Your work in the post is enough to say that this group is a semi-direct product $Q_8 \rtimes \Bbb Z/3\Bbb Z$. By the definition of a semi-direct product (see Wikipedia, for example), all that we need to verify that a group $G$ is a semi-direct product of a normal subgroup $N$ and a subgroup $H$ is that $G=NH$ and $N\cap H=\{e\}$. In our case, $N=Q_8$ (you can check normality by the group structure you've written down in your post) and $H=\Bbb Z/3\Bbb Z$, verifying that $N\cap H=\{e\}$ is clear since $N$ consists of elements of order dividing $3$ and $H$ consists of elements of order dividing $4$, and $G=NH$ by noticing that after you left-multiply an arbitrary element of $G$ by an appropriate power of $a$, you get an element in $H$. We can also see that it's a nontrivial semidirect product (i.e., not $Q_8\times \Bbb Z/3\Bbb Z$) by observing that $H$ isn't also normal - you have enough information to check this based on the group structure you've written down.
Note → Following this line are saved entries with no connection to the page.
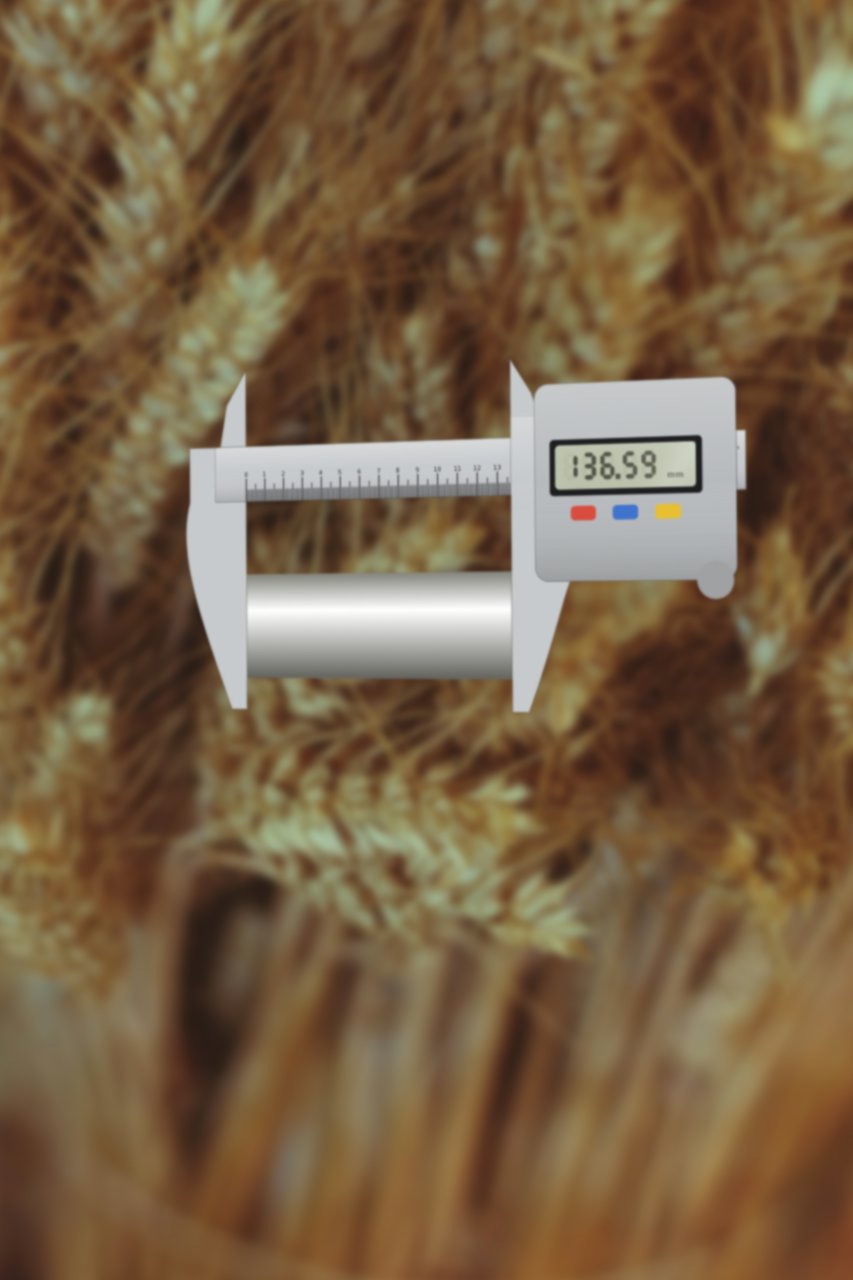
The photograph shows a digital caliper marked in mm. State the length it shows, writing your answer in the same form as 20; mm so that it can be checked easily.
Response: 136.59; mm
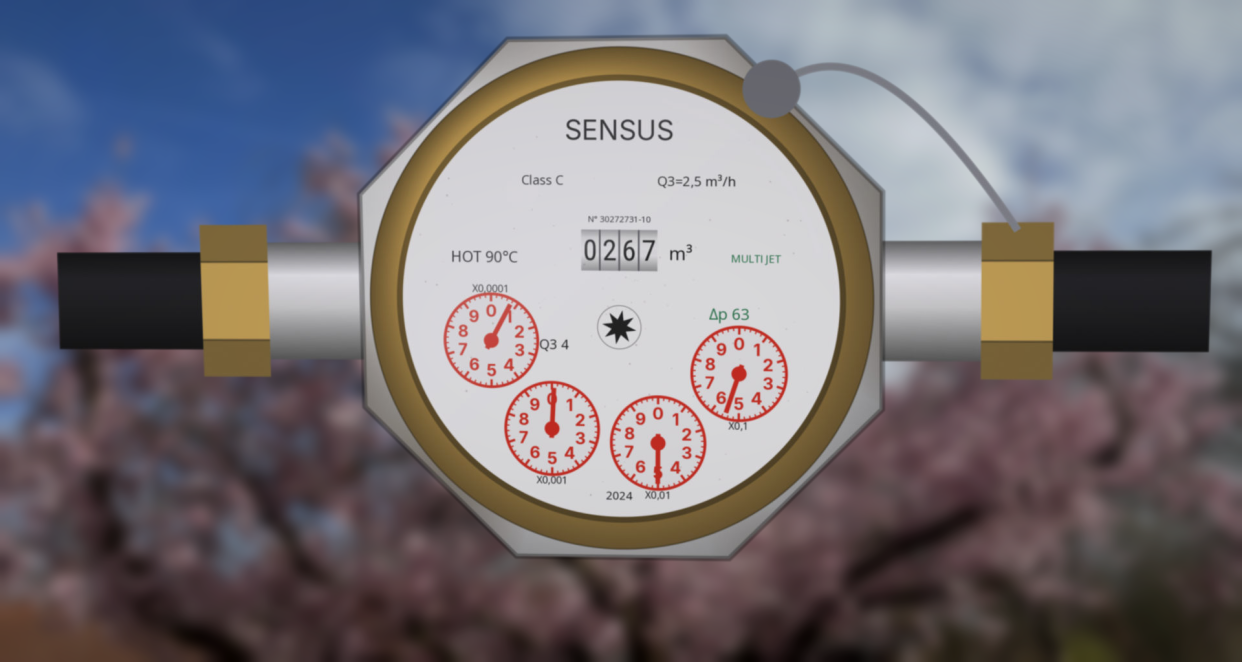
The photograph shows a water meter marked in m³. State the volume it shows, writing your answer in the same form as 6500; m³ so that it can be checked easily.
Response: 267.5500; m³
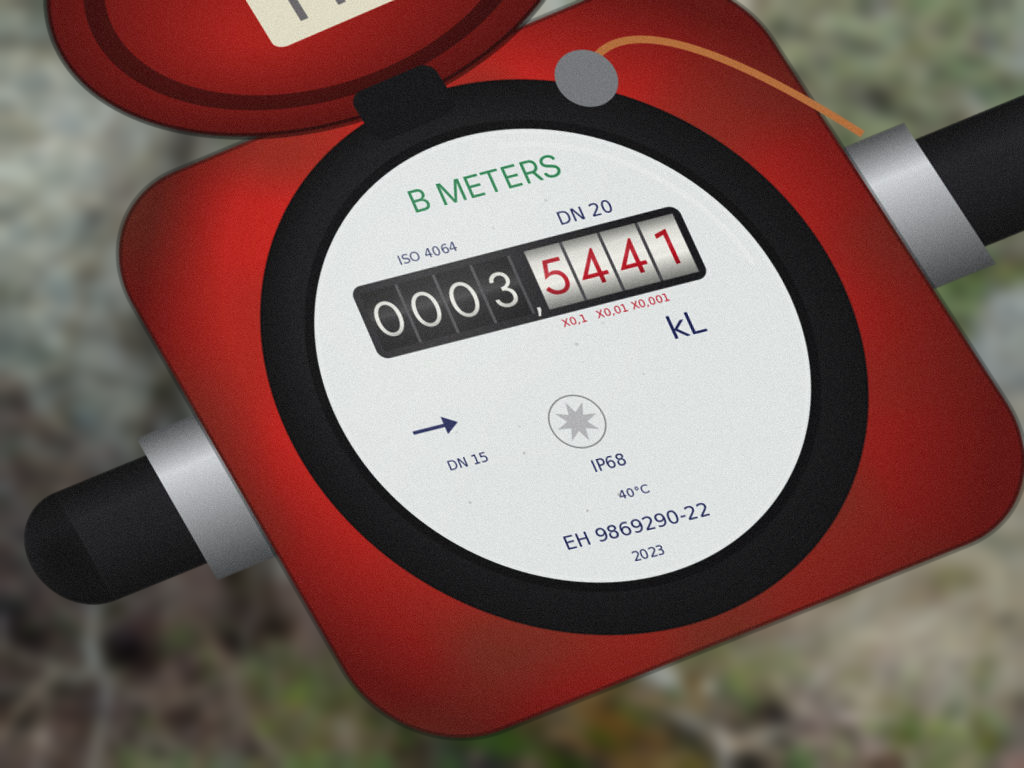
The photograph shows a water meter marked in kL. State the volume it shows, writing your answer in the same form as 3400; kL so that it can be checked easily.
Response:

So $G$ is a semi-direct product of $Q_8$ with $\Bbb Z/3\Bbb Z$.

Now we might ask whether there are different nontrivial semi-direct products $Q_8 \rtimes \Bbb Z/3\Bbb Z$. For this, we note that if $\varphi:H\to Aut(N)$ and $f$ is an automorphism of $N$ so that conjugation by $f$ is an automorhpism of $Aut(N)$ denoted by $\gamma_f$, then $N\rtimes_\varphi H$ and $N\rtimes_{\gamma_f\circ\varphi} H$ are isomorphic as groups. In our case, $Aut(Q_8)=S_4$ (see groupprops, for instance), and the image of $\Bbb Z/3\Bbb Z$ can be given by the span of some 3-cycle in $S_4$. Since there's an inner automorphism of $S_4$ sending any 3-cycle to any other 3-cycle, we see that any two nontrivial semidirect products $Q_8 \rtimes \Bbb Z/3\Bbb Z$ are isomorphic, so it makes sense to speak of "the semidirect product" here, and indeed what you have written down is this. (The question of when two semi-direct products are isomorphic can be a little difficult in general.)

Answer 2

For the benefit of people who find this question in the future, I note that the automorphism group is a familiar group, namely it is isomorphic to $SL_2(3)$. This follows from KReiser's answer, since that answer shows there is a unique nontrivial semidirect product $Q_8\rtimes C_3$, and it's easy to check that $SL_2(3)$ is such a semidirect product.